The Pipeline API facilitates the definition and computation of alpha factors for a cross-section of securities from historical data. The Pipeline significantly improves efficiency because it optimizes computations over the entire backtest period rather than tackling each event separately. In other words, it continues to follow an event-driven architecture but vectorizes the computation of factors where possible.

A Pipeline uses Factors, Filters, and Classifiers classes to define computations that produce columns in a table with PIT values for a set of securities. Factors take one or more input arrays of historical bar data and produce one or more outputs for each security. There are numerous built-in factors, and you can also design your own CustomFactor computations.

The following figure depicts how loading the data using the DataFrameLoader, computing the predictive MLSignal using the Pipeline API, and various scheduled activities integrate with the overall trading algorithm executed via the run_algorithm() function. We go over the details and the corresponding code in this section.

The Pipeline Workflow

You need to register your Pipeline with the initialize() method and can then execute it at each time step or on a custom schedule. Zipline provides numerous built-in computations such as moving averages or Bollinger Bands that can be used to quickly compute standard factors, but it also allows for the creation of custom factors as we will illustrate next.
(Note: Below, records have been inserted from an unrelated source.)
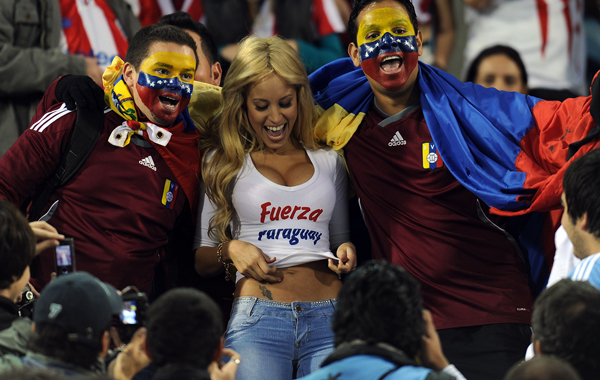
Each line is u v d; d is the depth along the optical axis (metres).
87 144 10.70
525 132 11.52
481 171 11.30
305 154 11.91
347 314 7.43
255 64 11.30
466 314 11.34
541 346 7.29
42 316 7.27
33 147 10.59
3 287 8.37
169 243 12.35
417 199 11.70
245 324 10.74
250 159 11.62
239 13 18.97
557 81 20.00
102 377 6.51
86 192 10.71
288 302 10.86
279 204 11.27
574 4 20.14
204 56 14.05
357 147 12.08
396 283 7.44
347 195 12.20
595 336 7.00
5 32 15.01
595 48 21.23
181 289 7.61
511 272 11.55
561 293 7.27
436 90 12.07
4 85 14.64
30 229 8.60
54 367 7.18
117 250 10.69
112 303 7.62
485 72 19.38
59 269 9.42
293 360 10.85
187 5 19.06
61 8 15.88
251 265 10.84
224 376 8.21
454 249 11.49
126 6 16.81
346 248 11.47
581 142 10.75
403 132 11.94
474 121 11.70
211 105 12.39
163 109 11.09
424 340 7.89
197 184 11.68
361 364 7.07
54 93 11.22
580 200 8.71
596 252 8.74
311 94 11.87
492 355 11.10
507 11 19.97
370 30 11.81
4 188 10.54
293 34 18.95
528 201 11.02
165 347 7.18
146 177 10.98
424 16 20.53
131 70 11.18
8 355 7.78
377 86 11.95
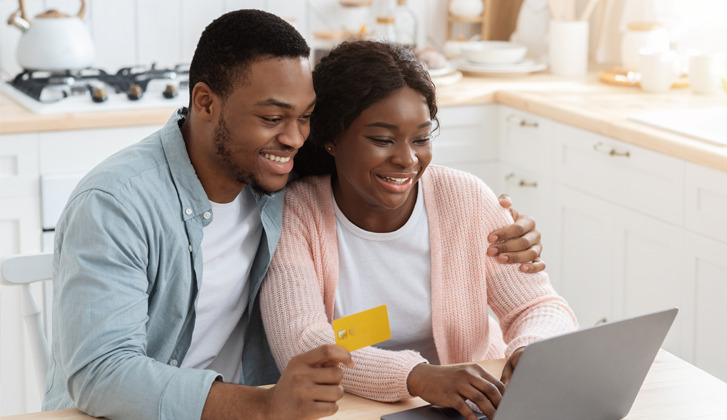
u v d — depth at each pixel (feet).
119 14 10.62
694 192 7.50
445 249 5.13
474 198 5.19
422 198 5.14
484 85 10.37
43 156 8.44
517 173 10.04
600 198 8.73
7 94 9.33
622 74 10.41
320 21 11.46
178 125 4.76
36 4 10.21
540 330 4.79
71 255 4.20
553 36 10.96
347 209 5.04
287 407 3.91
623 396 4.12
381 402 4.34
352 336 4.03
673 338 8.04
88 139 8.56
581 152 8.91
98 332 4.09
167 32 10.85
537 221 9.80
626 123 8.29
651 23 10.28
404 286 5.08
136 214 4.34
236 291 4.99
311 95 4.41
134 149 4.63
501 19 12.01
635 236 8.34
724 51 10.28
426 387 4.19
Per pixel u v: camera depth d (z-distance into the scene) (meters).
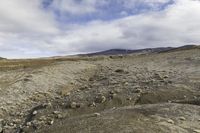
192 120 17.39
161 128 15.87
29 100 34.56
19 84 40.50
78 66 58.94
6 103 32.94
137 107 20.00
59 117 25.39
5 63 80.00
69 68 55.19
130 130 15.64
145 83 34.03
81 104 27.50
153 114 18.09
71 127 17.56
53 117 25.61
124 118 17.53
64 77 46.75
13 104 32.88
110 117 17.98
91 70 55.88
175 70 45.47
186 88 29.14
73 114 25.92
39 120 25.20
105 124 16.86
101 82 40.47
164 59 65.75
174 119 17.33
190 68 46.66
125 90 30.61
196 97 25.98
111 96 28.45
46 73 48.47
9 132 24.73
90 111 26.19
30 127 24.22
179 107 19.62
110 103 27.22
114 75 46.44
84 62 71.56
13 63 80.31
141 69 51.44
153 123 16.56
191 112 18.73
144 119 17.22
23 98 35.03
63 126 18.17
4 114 29.84
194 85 30.44
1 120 27.91
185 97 26.66
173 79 34.91
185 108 19.45
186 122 17.00
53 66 57.41
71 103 27.77
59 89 39.25
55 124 19.34
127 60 78.38
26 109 31.09
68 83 43.16
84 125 17.34
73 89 39.22
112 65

Most importantly, the Pipeline API renders alpha factor research modular because it separates the alpha factor computation from the remainder of the algorithm, including the placement and execution of trade orders and the bookkeeping of portfolio holdings, values, and so on.

The notebook backtesting_with_zipline demonstrates the use of the Pipeline interface while loading ML predictions from another local (HDF5) data source. More specifically, it loads the lasso model daily return predictions generated in Chapter 7 together with price data for our universe into a Pipeline and uses a CustomFactor to select the top and bottom 10 predictions as long and short positions, respectively.

The goal is to combine the daily return predictions with the OHCLV data from our Quandl bundle and then to go long on up to 10 equities with the highest predicted returns and short on those with the lowest predicted returns, requiring at least five stocks on either side similar to the backtrader example above. See comments in the notebook for implementation details.

Code Example: How to train a model during the backtest

We can also integrate the model training into our backtest. You can find the code for the following end-to-end example of our ML4T workflow in the ml4t_with_zipline notebook.

The notebook ml4t_with_zipline shows how to train an ML model locally as part of a Pipeline using a CustomFactor and various technical indicators as features for daily bundle data using the workflow displayed in the following figure:

The Zipline Architechture

The goal is to roughly replicate the daily return predictions we used in the previous and generated in Chapter 7. We will, however, use a few additional Pipeline factors to illustrate their usage.

The principal new element is a CustomFactor that receives features and returns as inputs to train a model and produce predictions. See notebook for comments on implementation.

Code Example: How to use the research environment on Quantopian

The notebook ml4t_quantopian shows how to train an ML model on the Quantopian platform to utilize the broad range of data sources available there.